Negli ultimi anni la ricerca scientifica ha evidenziato i possibili benefici di alcuni nutraceutici nel controllo dei livelli di colesterolo. Come nel caso del riso rosso fermentato che agisce proprio come una statina. E ha individuato vari ceppi di probiotici, tra cui il Bifidobacterium longum BB536, con azioni metaboliche in grado di contrastare il colesterolo alto.

Gruppo San Donato

I dati preliminari di una ricerca condotta dall’Università degli Studi di Milano e dall’Ospedale Niguarda, che verrà presentata a Praga al congresso della Società Europea dell’Aterosclerosi, mettono in luce che la combinazione di uno specifico probiotico, il Bifidobacterium longum BB536, con un nutraceutico, la monacolina K del riso rosso fermentato, porta a una significativa riduzione del colesterolo “cattivo”.

Lo studio

Lo studio, coordinato da Paolo Magni, professore di Patologia clinica al Dipartimento di Scienze Farmacologiche e Biomolecolari dell’Università degli Studi di Milano, è stato condotto su 32 pazienti con ipercolesterolemia moderata, per una durata complessiva di 12 settimane. In queste persone, che non stavano seguendo alcuna terapia ipocolesterolemizzante, il colesterolo totale era di 271 mg/dl, contro i 200 mg/dl raccomandati dalla Società Europea dell’Aterosclerosi. Mentre quello cattivo era di 185 mg/dl (contro i 120 mg/dl). Metà di essi hanno assunto il composto a base di Bifidobacterium longum BB536 e monacolina K del riso rosso fermentato, mentre all’altra metà è stato somministrato un placebo del tutto inattivo.

I risultati

Al termine del trattamento di 12 settimane, i ricercatori hanno riscontrato che l’assunzione orale di questa associazione probiotico-nutraceutico determina una riduzione del colesterolo “cattivo” del 27%. Il placebo invece non ha modificato minimamente (0%) i livelli di colesterolo nel sangue.

Il meccanismo d’azione

L’azione di riduzione del colesterolo “cattivo” si eserciterebbe, secondo i ricercatori milanesi, con un doppio meccanismo d’azione. Il Bifidobacterium longum BB536, che è un microorganismo buono che colonizza l’intestino tenue, riduce l’assorbimento intestinale del colesterolo proveniente dai sali biliari, responsabili della suddivisione dei grassi. La monacolina K, il principio attivo del riso rosso fermentato, agisce riducendo la sintesi epatica di colesterolo, con l’inibizione di uno specifico enzima chiamato HMG CoA reduttasi.

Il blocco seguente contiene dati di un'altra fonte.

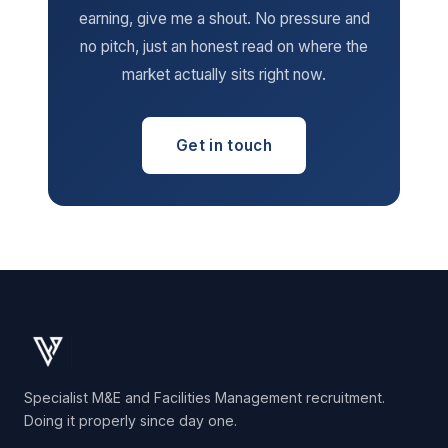
earning, give me a shout. No pressure and
no pitch, just an honest read on where the
market actually sits right now.
Get in touch
Specialist M&E and Facilities Management recruitment.
Doing it properly since day one.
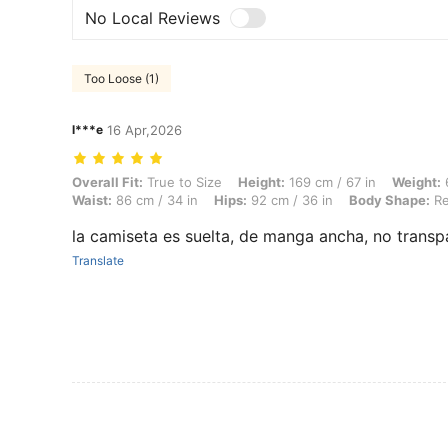
No Local Reviews
Too Loose (1)
l***e
16 Apr,2026
Overall Fit: True to Size, Height: 169 cm / 67 in, Weight: 60 kg / 132
Overall Fit:
True to Size
Height:
169 cm / 67 in
Weight:
6
Waist:
86 cm / 34 in
Hips:
92 cm / 36 in
Body Shape:
Re
la camiseta es suelta, de manga ancha, no transp
Translate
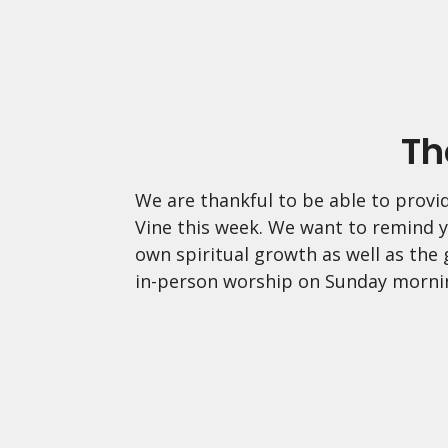
Th
We are thankful to be able to provid
Vine this week. We want to remind y
own spiritual growth as well as the
in-person worship on Sunday morni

Un risultato significativo

Grazie a quanto rivelato da questo studio «abbiamo la possibilità di intervenire su uno dei fattori di rischio attualmente più rilevanti per l’aterosclerosi e quindi possibilmente nella prevenzione di eventi cardiovascolari come l’infarto del miocardio e l’ictus» commenta il professore Paolo Magni. L’autore, inoltre, rammenta però che il miglior approccio alla riduzione del colesterolo deve necessariamente includere un miglioramento degli stili di vita (abolizione del fumo e attività fisica) e una corretta alimentazione.

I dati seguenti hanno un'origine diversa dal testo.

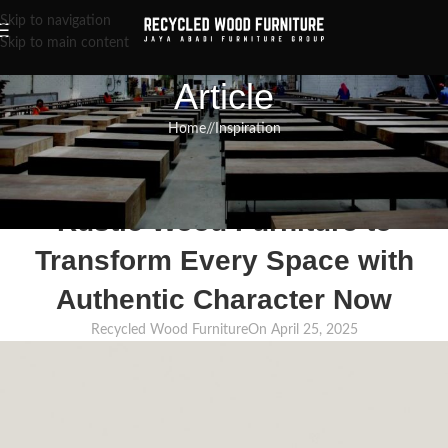
Skip to navigation
Skip to main content
Article
Home
/
Inspiration
INSPIRATION
,
RECLAIMED WOOD FURNITURE
,
RECYCLED WOOD FURNITURE
Explore the Different Types of
Rustic Wood Furniture to
Transform Every Space with
Authentic Character Now
Recycled Wood Furniture
On April 25, 2025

Non è un’alternativa alle statine

Questa associazione di Bifidobacterium longum BB536 e di monacolina K potrebbe sostituire la terapia farmacologica, costituita dalle statine, per il trattamento dell’ipercolesterolemia? «Non si tratta di una cura sostitutiva del farmaco (che resta la prima opzione per chi ha il colesterolo elevato, ndr). Piuttosto un’opzione nutraceutica, cioè la possibilità di rispondere a problemi di salute di lieve-moderata gravità con alternative diverse dai farmaci» commenta Alberto Martina, professore presso il Dipartimento di Scienze del Farmaco e al Master Prodotti Nutraceutici all’Università degli Studi di Pavia.

I prodotti nutraceutici sono integratori alimentari per i quali si è dimostrata un’attività utile per la salute (componente farmaceutica) oltre a quella di supporto nutrizionale (componente nutrizionale). «Devono essere assunti in modo corretto, per dosaggi e periodi di trattamento, su pazienti e soggetti ben caratterizzati, possibilmente con il consiglio del proprio medico di fiducia o del farmacista» conclude Martina.